---- SUPPLIED DATA

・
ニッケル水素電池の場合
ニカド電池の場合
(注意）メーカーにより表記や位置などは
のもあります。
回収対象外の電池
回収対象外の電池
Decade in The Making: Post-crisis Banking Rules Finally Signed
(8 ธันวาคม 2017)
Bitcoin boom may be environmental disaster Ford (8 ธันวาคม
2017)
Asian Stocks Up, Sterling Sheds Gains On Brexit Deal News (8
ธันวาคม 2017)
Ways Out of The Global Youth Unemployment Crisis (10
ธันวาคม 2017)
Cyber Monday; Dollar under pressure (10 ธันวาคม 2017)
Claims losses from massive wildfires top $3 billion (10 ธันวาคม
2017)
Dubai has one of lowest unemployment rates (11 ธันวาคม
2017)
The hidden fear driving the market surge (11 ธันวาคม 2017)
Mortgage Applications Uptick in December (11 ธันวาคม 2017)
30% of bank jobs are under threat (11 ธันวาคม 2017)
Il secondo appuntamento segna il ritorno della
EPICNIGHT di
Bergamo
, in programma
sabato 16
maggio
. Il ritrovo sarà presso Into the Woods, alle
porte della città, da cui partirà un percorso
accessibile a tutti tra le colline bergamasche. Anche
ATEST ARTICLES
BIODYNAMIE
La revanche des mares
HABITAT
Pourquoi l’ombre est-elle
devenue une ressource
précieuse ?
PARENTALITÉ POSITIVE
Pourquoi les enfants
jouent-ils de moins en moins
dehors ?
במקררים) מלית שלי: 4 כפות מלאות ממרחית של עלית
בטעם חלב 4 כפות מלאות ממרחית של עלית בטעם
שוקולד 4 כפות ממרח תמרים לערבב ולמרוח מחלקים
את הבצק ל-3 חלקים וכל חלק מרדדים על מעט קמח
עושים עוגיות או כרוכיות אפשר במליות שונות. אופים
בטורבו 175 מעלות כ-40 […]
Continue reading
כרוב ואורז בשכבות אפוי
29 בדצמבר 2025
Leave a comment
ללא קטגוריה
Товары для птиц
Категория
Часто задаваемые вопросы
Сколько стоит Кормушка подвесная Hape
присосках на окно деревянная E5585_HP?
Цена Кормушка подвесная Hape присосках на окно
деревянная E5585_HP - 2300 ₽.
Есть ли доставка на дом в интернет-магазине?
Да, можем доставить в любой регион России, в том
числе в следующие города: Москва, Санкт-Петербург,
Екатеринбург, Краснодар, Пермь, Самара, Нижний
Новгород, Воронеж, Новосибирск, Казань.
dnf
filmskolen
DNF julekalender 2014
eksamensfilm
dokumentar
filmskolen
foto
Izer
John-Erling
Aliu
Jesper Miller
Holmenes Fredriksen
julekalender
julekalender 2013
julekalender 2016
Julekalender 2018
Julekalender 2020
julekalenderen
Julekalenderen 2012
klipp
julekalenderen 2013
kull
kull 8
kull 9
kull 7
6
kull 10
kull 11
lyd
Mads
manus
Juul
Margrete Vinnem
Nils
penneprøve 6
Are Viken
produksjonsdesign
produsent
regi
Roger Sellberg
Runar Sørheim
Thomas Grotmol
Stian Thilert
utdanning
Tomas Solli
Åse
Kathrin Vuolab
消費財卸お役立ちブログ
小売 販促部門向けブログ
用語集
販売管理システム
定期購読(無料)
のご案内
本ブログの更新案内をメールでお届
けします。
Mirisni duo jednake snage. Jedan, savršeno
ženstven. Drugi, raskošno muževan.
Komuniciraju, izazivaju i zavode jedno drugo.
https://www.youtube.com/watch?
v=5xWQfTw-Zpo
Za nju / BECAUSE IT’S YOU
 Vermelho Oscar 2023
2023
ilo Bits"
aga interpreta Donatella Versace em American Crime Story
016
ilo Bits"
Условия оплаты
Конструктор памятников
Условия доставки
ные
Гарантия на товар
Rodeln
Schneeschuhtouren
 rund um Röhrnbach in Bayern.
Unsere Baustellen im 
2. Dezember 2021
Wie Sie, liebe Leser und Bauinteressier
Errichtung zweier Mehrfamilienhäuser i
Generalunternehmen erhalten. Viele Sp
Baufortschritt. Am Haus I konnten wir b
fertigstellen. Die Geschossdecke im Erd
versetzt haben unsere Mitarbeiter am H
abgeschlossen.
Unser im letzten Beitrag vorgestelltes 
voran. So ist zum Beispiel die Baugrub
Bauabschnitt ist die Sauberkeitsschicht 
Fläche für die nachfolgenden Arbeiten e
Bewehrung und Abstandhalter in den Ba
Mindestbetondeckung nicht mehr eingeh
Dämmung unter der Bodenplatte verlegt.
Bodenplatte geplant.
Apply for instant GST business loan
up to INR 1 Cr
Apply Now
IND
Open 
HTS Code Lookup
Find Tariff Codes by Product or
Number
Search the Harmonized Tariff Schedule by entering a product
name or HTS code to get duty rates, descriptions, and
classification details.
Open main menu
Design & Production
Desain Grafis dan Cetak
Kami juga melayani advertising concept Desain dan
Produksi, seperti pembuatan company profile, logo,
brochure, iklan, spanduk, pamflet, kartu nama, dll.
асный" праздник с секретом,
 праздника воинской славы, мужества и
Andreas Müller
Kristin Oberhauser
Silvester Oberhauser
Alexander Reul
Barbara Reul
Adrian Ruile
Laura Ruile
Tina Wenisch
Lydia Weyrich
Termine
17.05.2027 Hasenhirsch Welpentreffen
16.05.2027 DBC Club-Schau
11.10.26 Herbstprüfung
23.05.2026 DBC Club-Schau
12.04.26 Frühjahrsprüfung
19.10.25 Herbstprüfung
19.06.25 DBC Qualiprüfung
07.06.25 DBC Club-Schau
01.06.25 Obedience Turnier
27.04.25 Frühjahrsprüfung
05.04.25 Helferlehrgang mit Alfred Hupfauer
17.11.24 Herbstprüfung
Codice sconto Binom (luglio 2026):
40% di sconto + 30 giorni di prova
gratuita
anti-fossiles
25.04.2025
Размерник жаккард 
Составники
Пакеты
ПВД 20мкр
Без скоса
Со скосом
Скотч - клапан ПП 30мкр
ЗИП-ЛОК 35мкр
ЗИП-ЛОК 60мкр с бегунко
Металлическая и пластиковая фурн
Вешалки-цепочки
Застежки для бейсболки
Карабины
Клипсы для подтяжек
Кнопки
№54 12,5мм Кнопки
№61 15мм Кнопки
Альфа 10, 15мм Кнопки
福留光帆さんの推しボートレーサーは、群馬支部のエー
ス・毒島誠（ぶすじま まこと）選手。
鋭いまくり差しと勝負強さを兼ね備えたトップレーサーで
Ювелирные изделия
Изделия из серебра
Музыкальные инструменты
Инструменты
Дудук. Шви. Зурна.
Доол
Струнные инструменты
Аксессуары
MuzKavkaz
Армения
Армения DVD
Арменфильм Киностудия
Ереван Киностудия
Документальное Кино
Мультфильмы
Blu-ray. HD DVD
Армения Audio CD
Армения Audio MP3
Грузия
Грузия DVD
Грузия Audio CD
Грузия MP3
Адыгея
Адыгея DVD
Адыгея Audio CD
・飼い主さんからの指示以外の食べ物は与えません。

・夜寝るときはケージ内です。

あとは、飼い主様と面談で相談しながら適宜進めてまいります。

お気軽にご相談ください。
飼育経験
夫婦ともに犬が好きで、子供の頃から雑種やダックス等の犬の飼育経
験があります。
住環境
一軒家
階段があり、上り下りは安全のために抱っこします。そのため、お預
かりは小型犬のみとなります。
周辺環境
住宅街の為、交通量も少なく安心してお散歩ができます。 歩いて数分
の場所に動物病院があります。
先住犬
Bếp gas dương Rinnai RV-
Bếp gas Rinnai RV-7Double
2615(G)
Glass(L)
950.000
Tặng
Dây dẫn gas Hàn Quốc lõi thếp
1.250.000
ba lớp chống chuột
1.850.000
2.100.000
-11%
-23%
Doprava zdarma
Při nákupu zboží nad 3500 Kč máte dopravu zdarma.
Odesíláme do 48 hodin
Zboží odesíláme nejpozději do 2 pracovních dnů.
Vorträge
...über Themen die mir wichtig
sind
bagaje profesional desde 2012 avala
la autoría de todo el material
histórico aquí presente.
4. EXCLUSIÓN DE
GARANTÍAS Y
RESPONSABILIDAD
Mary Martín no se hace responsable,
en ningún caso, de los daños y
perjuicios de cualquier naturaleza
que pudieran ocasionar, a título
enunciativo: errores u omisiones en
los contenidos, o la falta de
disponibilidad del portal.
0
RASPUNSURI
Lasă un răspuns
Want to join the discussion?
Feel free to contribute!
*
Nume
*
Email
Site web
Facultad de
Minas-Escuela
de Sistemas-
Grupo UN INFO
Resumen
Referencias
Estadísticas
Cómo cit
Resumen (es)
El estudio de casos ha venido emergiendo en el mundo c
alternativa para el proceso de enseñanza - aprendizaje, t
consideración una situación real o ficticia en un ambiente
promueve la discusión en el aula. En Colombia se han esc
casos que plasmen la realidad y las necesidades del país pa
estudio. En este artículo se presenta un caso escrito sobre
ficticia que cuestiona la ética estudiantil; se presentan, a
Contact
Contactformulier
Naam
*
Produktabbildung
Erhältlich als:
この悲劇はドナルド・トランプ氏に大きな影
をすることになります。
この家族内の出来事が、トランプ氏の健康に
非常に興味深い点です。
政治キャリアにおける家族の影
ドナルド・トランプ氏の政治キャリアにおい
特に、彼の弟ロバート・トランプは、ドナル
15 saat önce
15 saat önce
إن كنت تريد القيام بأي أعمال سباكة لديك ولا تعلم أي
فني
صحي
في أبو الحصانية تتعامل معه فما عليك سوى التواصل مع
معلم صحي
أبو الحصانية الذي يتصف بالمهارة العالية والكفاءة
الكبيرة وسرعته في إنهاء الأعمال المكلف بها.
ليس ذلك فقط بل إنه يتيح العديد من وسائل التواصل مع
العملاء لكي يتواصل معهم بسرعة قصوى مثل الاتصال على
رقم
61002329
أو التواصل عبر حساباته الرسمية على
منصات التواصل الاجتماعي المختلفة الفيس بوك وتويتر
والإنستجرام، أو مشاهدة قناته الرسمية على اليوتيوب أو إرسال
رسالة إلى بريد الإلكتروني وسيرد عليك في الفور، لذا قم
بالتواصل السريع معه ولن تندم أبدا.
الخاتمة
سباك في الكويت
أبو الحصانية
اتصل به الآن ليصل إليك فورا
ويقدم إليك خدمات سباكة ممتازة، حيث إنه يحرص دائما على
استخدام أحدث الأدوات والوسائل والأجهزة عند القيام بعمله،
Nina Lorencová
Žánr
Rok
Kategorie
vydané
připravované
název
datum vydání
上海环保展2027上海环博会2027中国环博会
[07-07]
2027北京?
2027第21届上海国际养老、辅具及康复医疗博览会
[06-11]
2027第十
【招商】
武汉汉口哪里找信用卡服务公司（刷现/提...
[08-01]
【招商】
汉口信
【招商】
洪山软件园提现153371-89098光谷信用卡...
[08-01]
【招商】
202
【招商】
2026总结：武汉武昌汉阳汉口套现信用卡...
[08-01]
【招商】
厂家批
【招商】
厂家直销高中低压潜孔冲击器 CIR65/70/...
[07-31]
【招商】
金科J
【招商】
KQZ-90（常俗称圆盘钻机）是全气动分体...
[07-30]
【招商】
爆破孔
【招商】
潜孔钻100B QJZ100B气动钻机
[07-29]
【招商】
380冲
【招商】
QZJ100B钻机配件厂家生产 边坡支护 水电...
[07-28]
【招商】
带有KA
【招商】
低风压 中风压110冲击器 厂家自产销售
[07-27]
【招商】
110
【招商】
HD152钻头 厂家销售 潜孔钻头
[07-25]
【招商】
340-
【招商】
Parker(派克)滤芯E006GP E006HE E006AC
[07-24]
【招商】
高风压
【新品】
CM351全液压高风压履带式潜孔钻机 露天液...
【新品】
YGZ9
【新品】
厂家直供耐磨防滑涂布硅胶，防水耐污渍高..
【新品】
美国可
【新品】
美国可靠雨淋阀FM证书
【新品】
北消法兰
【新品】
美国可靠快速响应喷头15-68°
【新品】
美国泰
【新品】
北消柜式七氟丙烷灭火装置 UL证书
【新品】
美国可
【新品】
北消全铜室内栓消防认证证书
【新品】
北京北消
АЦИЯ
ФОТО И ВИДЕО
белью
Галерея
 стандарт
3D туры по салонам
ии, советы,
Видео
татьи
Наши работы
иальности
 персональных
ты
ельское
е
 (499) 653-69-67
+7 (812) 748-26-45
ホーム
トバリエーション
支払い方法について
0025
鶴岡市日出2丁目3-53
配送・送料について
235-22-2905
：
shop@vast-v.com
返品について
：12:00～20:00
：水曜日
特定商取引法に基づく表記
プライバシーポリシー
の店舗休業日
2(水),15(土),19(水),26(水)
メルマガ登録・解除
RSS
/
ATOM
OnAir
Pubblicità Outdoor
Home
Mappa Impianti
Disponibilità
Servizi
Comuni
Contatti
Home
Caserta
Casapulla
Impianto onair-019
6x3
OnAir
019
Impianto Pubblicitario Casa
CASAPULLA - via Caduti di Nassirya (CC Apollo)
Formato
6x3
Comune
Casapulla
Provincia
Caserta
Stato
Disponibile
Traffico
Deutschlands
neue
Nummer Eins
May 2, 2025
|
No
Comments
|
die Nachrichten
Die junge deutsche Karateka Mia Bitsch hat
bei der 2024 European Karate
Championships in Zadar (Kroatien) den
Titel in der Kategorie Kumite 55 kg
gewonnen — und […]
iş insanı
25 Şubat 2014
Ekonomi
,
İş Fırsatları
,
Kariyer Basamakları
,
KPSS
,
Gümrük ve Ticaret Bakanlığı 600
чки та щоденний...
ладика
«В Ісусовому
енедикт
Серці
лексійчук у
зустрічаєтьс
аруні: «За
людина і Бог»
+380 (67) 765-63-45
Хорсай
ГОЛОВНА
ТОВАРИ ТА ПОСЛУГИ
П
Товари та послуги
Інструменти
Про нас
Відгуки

--------

PROBLEM DESCRIPTION
Transcribe the rows from their first line through the line containing "Екатеринбург, Краснодар, Пермь, Самара, Нижний", both ends included, reproducing every character unchanged.

SOLUTION TO THIS PROBLEM
・
ニッケル水素電池の場合
ニカド電池の場合
(注意）メーカーにより表記や位置などは
のもあります。
回収対象外の電池
回収対象外の電池
Decade in The Making: Post-crisis Banking Rules Finally Signed
(8 ธันวาคม 2017)
Bitcoin boom may be environmental disaster Ford (8 ธันวาคม
2017)
Asian Stocks Up, Sterling Sheds Gains On Brexit Deal News (8
ธันวาคม 2017)
Ways Out of The Global Youth Unemployment Crisis (10
ธันวาคม 2017)
Cyber Monday; Dollar under pressure (10 ธันวาคม 2017)
Claims losses from massive wildfires top $3 billion (10 ธันวาคม
2017)
Dubai has one of lowest unemployment rates (11 ธันวาคม
2017)
The hidden fear driving the market surge (11 ธันวาคม 2017)
Mortgage Applications Uptick in December (11 ธันวาคม 2017)
30% of bank jobs are under threat (11 ธันวาคม 2017)
Il secondo appuntamento segna il ritorno della
EPICNIGHT di
Bergamo
, in programma
sabato 16
maggio
. Il ritrovo sarà presso Into the Woods, alle
porte della città, da cui partirà un percorso
accessibile a tutti tra le colline bergamasche. Anche
ATEST ARTICLES
BIODYNAMIE
La revanche des mares
HABITAT
Pourquoi l’ombre est-elle
devenue une ressource
précieuse ?
PARENTALITÉ POSITIVE
Pourquoi les enfants
jouent-ils de moins en moins
dehors ?
במקררים) מלית שלי: 4 כפות מלאות ממרחית של עלית
בטעם חלב 4 כפות מלאות ממרחית של עלית בטעם
שוקולד 4 כפות ממרח תמרים לערבב ולמרוח מחלקים
את הבצק ל-3 חלקים וכל חלק מרדדים על מעט קמח
עושים עוגיות או כרוכיות אפשר במליות שונות. אופים
בטורבו 175 מעלות כ-40 […]
Continue reading
כרוב ואורז בשכבות אפוי
29 בדצמבר 2025
Leave a comment
ללא קטגוריה
Товары для птиц
Категория
Часто задаваемые вопросы
Сколько стоит Кормушка подвесная Hape
присосках на окно деревянная E5585_HP?
Цена Кормушка подвесная Hape присосках на окно
деревянная E5585_HP - 2300 ₽.
Есть ли доставка на дом в интернет-магазине?
Да, можем доставить в любой регион России, в том
числе в следующие города: Москва, Санкт-Петербург,
Екатеринбург, Краснодар, Пермь, Самара, Нижний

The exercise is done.